ANALYSES

Obama et Sarkozy en compétition pour la paix au Proche-Orient ?

Tribune
2 février 2009
Chacun est conscient que la trêve intervenue entre Israël et le Hamas, pour bienvenue qu’elle soit, est fragile. Faute de conclure un accord de paix véritable, tirs de roquettes et bombardements aériens peuvent reprendre à tout moment pour le malheur des populations et le bonheur des extrémistes de tous bords.

L’Europe, premier partenaire commercial d’Israël et premier contributeur d’aide aux Palestiniens, n’est pas sans arguments. Elle a les moyens de jouer un rôle stratégique et politique plus important dans la région si elle se sert de ses atouts et ne se contente pas d’être un « guichet ». Or, pour l’heure, il y a au Proche-Orient un grand écart entre l’importance économique de l’Europe et son faible poids politique.

Paris pourrait-elle accueillir une conférence historique débouchant sur une paix tant attendue ? Ou ne pourrait-elle être simplement l’hôte d’une conférence portant sur l’aide à la reconstruction de Gaza ? Cette reconstruction, faute d’un accord de paix véritable, ne pourrait être que très provisoire et une reprise des violences viendrait de nouveau tout détruire. Le Commissaire européen Louis Michel a déjà indiqué que les contribuables européens étaient fatigués de financer des infrastructures aux Palestiniens amenées à être détruites par la suite par l’armée israélienne.

Mais d’autres problèmes subsistent dans l’optique de cette éventuelle conférence. L’Europe et la France doivent toujours faire face à la contradiction consistant à refuser de négocier avec le Hamas tant que celui-ci n’aura pas reconnu officiellement Israël et renoncé à la violence, alors que le Hamas tient Gaza et a même renforcé ses positions par rapport au Fatah après les bombardements israéliens. Pour être désagréable, le rôle central du Hamas n’en est pas moins une réalité qui doit être prise en compte par les uns et les autres si l’on veut avancer vraiment. Pour le moment, les tentatives de le mettre à l’écart, en pensant que les Palestiniens allaient se détourner de lui, n’ont pas été payantes, bien au contraire.

Nicolas Sarkozy devra également faire un effort en direction de la Turquie, à qui il refuse pour le moment l’adhésion à l’Union européenne, Ankara étant l’un des rares interlocuteurs à être entendu à la fois par Israël et par le Hamas. Demeure également inconnue la nature du gouvernement qui sortira des élections du 10 février en Israël. Ce nouveau gouvernement sera-t-il prêt à accepter des concessions véritables pour aller vers un accord de paix ? Les Européens et la France seront-ils prêts à exercer des pressions si ces concessions apparaissaient insuffisantes ?

L’élection d’Obama et la nomination de George Mitchell - qui s’est signalé dans le passé pour être capable d’une franchise avec les dirigeants israéliens, chose à laquelle les responsables américains ne nous ont plus habitué depuis huit ans -, est à la fois une bonne et une mauvaise nouvelle pour Nicolas Sarkozy.

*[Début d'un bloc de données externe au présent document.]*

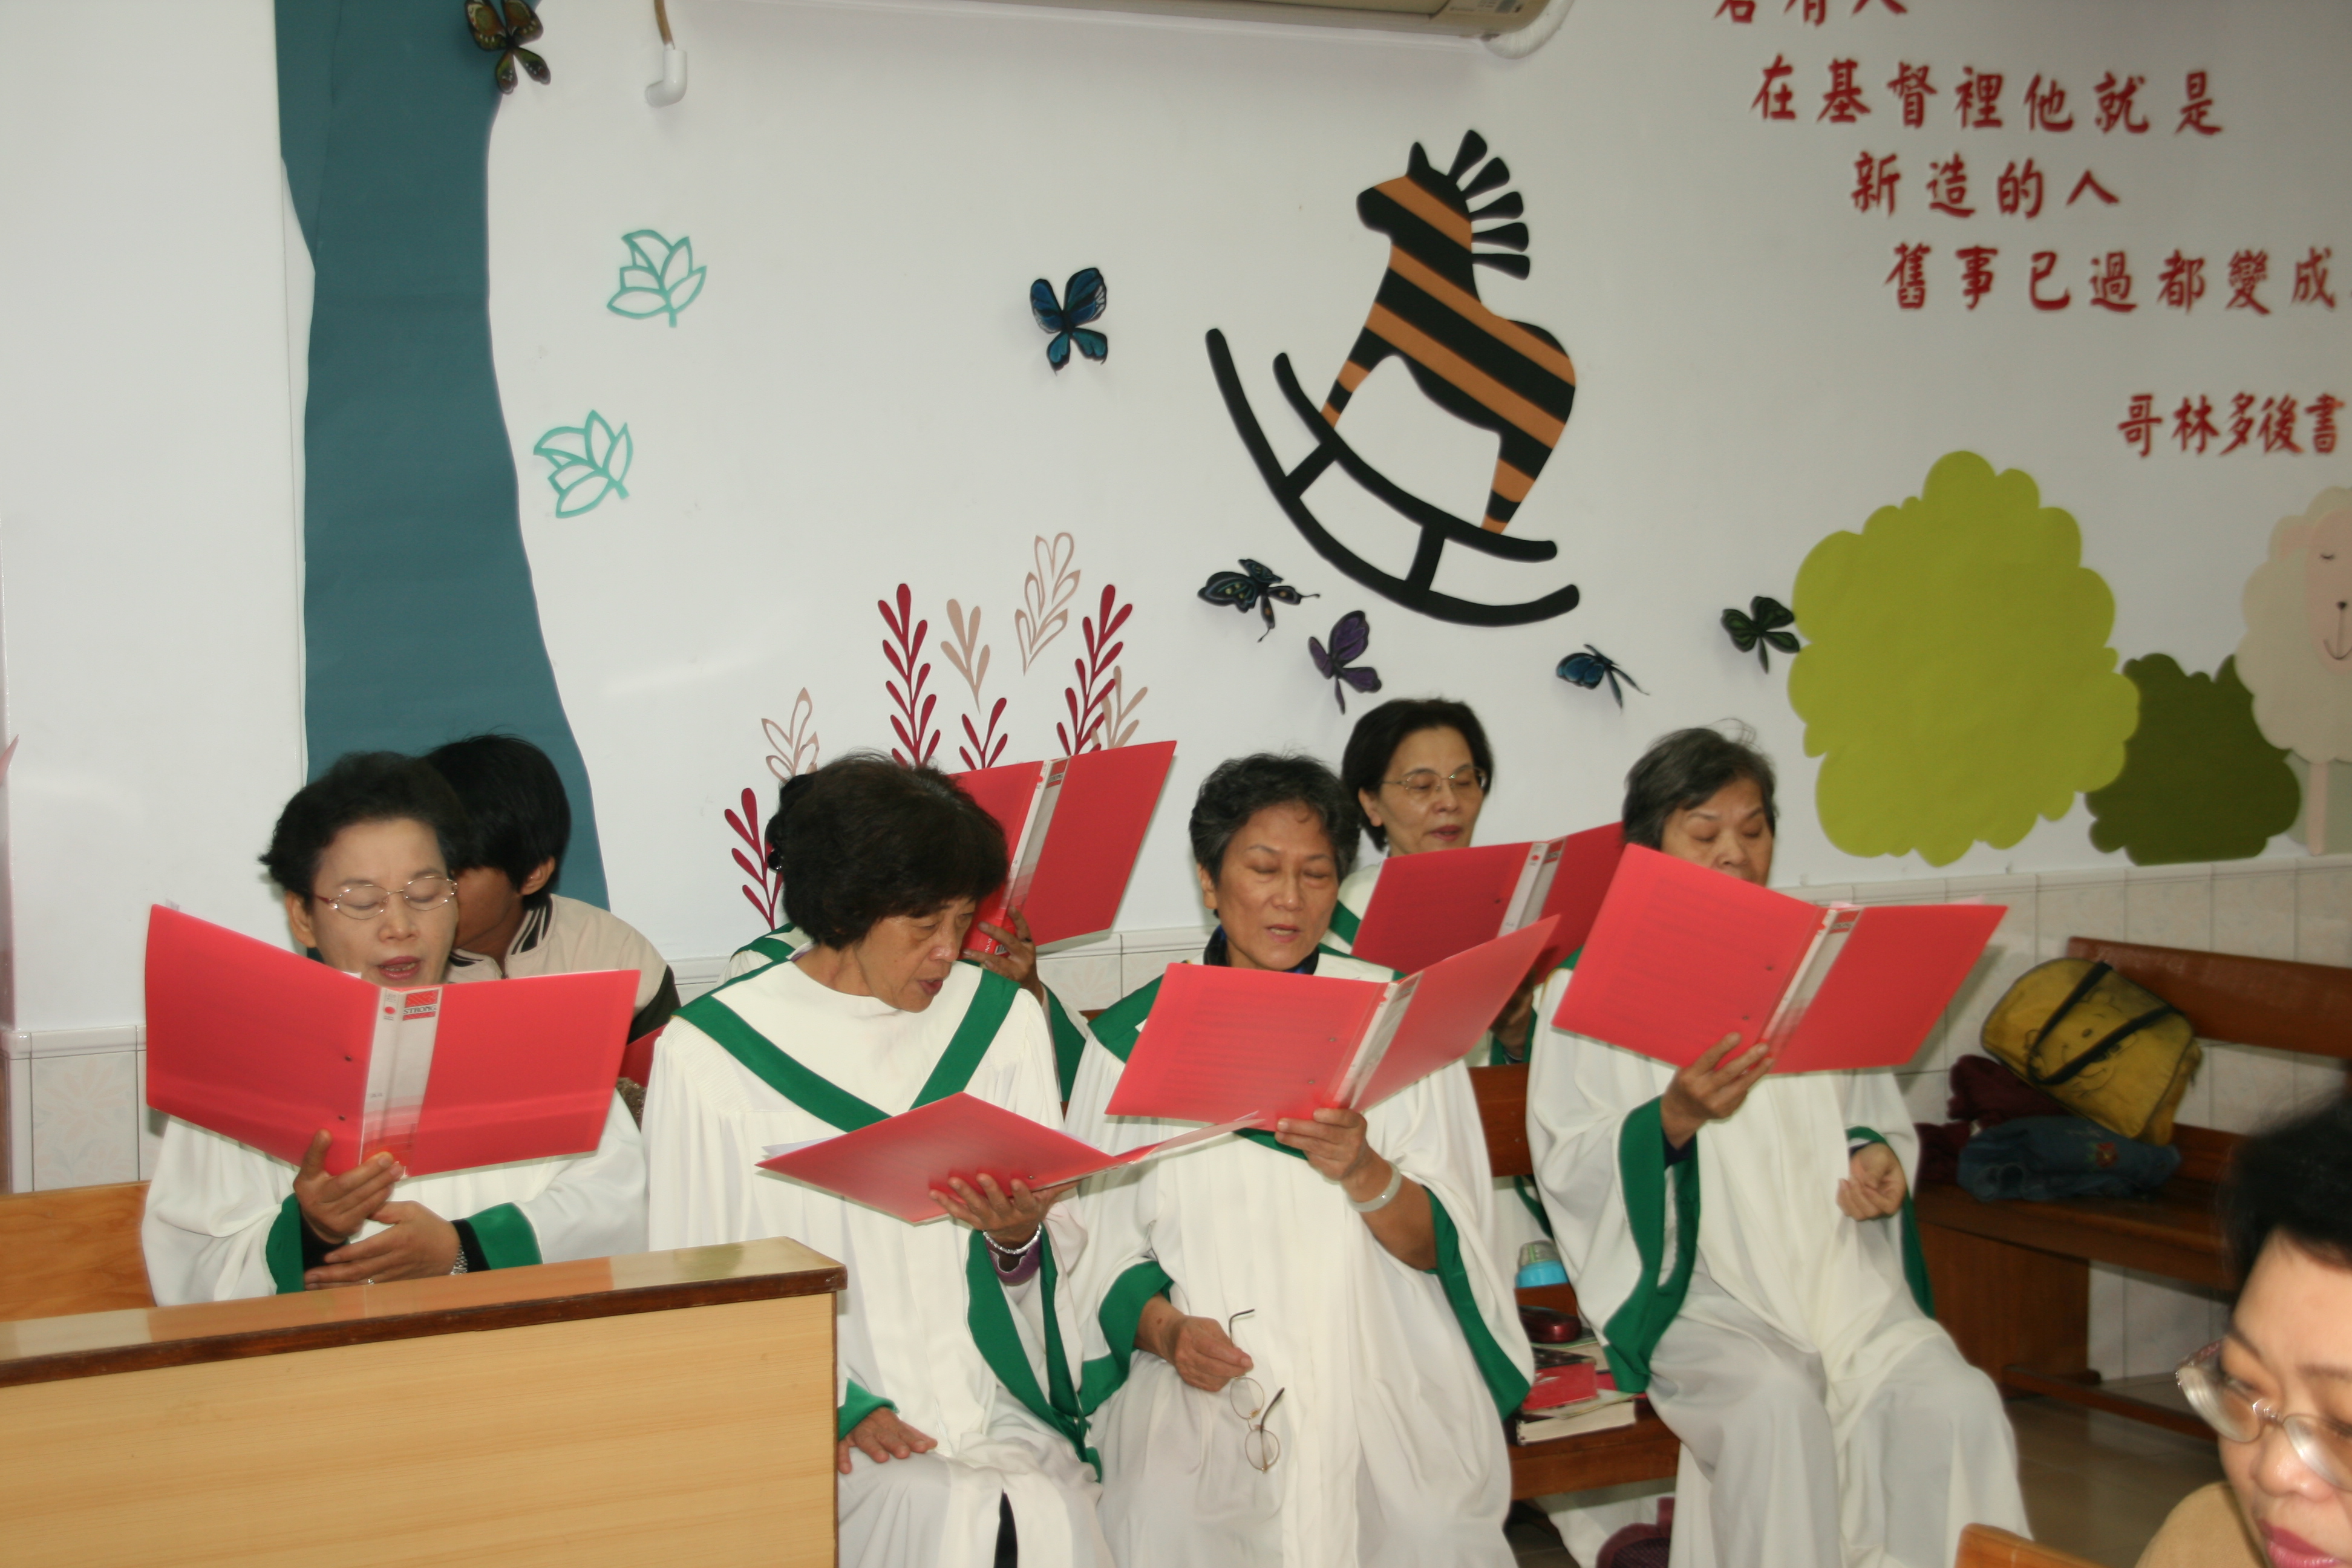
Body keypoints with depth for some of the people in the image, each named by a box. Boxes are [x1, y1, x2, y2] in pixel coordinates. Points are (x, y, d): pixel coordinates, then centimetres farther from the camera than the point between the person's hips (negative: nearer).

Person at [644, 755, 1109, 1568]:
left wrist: (1019, 1242, -10)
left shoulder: (1003, 1018, 13)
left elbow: (1061, 1262, 14)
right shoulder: (708, 1052, 2)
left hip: (1002, 1408, 2)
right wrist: (832, 1406, -13)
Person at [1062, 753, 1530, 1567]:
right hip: (1205, 1378, 0)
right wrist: (1165, 1328, -12)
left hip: (1387, 1372, 0)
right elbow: (1101, 1248, 7)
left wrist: (1364, 1173, -16)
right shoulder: (1136, 1035, 9)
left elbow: (1444, 1247, 3)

La bonne nouvelle est que les Etats-Unis vont certainement enfin cesser d’être le spectateur passif de la destruction du processus de paix israélo-palestinien. Obama qui, semble-t-il, ne voulait pas faire du conflit israélo-palestinien une priorité n’a désormais plus le choix. Face à l’importance du désastre humain et stratégique après les bombardements de Gaza, il lui faut s’engager. La mauvaise nouvelle est que s’il s’engage vraiment, ce ne sera pas pour jouer le rôle de brillant second d’une diplomatie européenne emmenée par la France.

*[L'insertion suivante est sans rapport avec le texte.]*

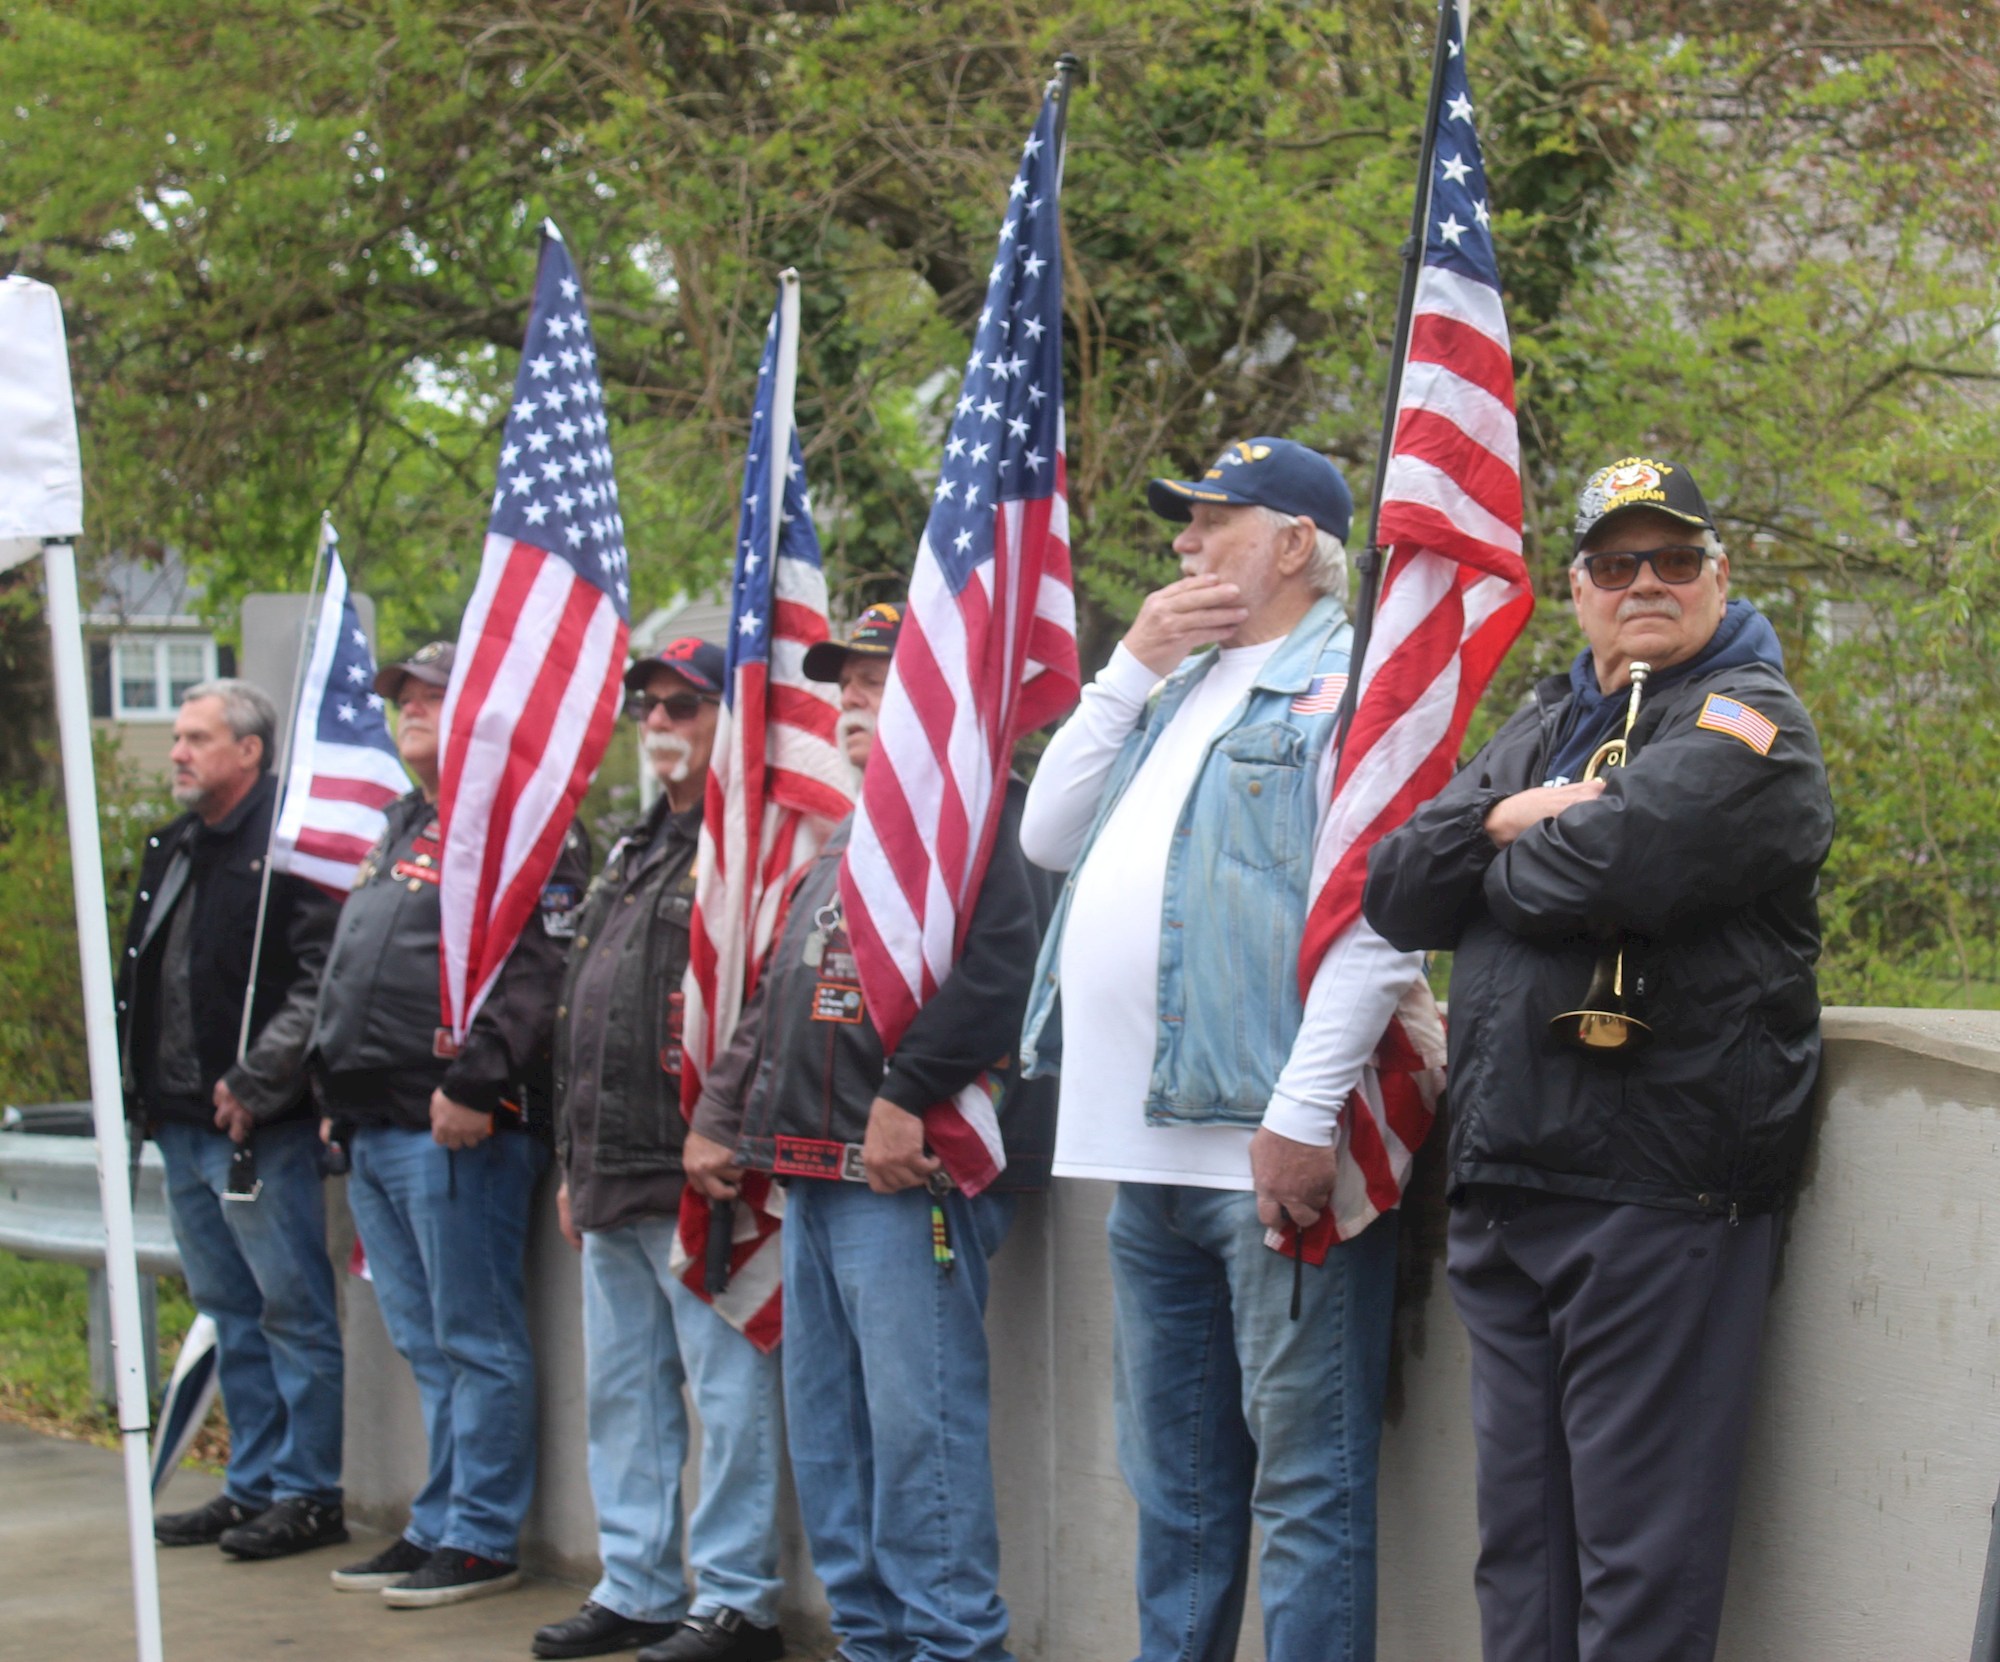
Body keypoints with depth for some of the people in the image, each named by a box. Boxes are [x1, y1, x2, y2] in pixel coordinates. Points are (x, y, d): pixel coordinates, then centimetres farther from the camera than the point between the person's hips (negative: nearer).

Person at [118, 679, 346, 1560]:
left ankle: (308, 1493, 5)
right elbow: (142, 981, 22)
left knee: (293, 1309, -2)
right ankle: (253, 1485, 21)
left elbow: (324, 978, -17)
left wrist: (256, 1082, -19)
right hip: (182, 1122, 9)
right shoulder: (172, 849, 16)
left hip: (260, 1125, -9)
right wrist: (140, 1087, 12)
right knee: (229, 1312, 14)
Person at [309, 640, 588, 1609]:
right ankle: (438, 1526, 19)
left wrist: (473, 1082, -25)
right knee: (425, 1346, 13)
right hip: (375, 1129, 10)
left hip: (456, 1128, -10)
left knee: (473, 1341, -4)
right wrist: (338, 1092, 22)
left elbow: (538, 972, -19)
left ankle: (480, 1538, 0)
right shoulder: (402, 829, 23)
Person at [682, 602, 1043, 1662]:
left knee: (917, 1426, -11)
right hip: (811, 1176, 10)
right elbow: (775, 999, 30)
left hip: (908, 1177, -10)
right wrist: (719, 1118, 22)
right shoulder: (839, 846, 25)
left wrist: (905, 1098, -23)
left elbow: (997, 970, -21)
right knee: (827, 1431, 11)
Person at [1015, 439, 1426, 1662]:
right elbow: (1050, 836, 18)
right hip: (1153, 1151, 9)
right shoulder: (1181, 690, 22)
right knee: (1177, 1481, 16)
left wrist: (1304, 1114, -23)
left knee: (1305, 1480, -5)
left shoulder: (1352, 682, -7)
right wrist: (1132, 671, 8)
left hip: (1271, 1149, -9)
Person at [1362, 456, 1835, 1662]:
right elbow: (1395, 892, 12)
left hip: (1657, 1197, -8)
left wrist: (1496, 858, 0)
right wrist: (1508, 820, -7)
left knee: (1639, 1560, -6)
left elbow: (1617, 862, -21)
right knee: (1521, 1536, 11)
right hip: (1505, 1189, 8)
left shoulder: (1750, 723, -3)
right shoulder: (1545, 728, 22)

Mais au final, si Européens et Américains, ainsi que les pays arabes, s’entendent pour signifier aux protagonistes israéliens et palestiniens que la guerre récente est la dernière qu’ils pouvaient accepter et qu’il faut y mettre fin définitivement, sauf à déstabiliser les régimes arabes modérés et faciliter le terrain aux islamistes radicaux et terrorisme, ce serait une si belle victoire qu’elle mériterait et supporterait d’avoir plusieurs pères.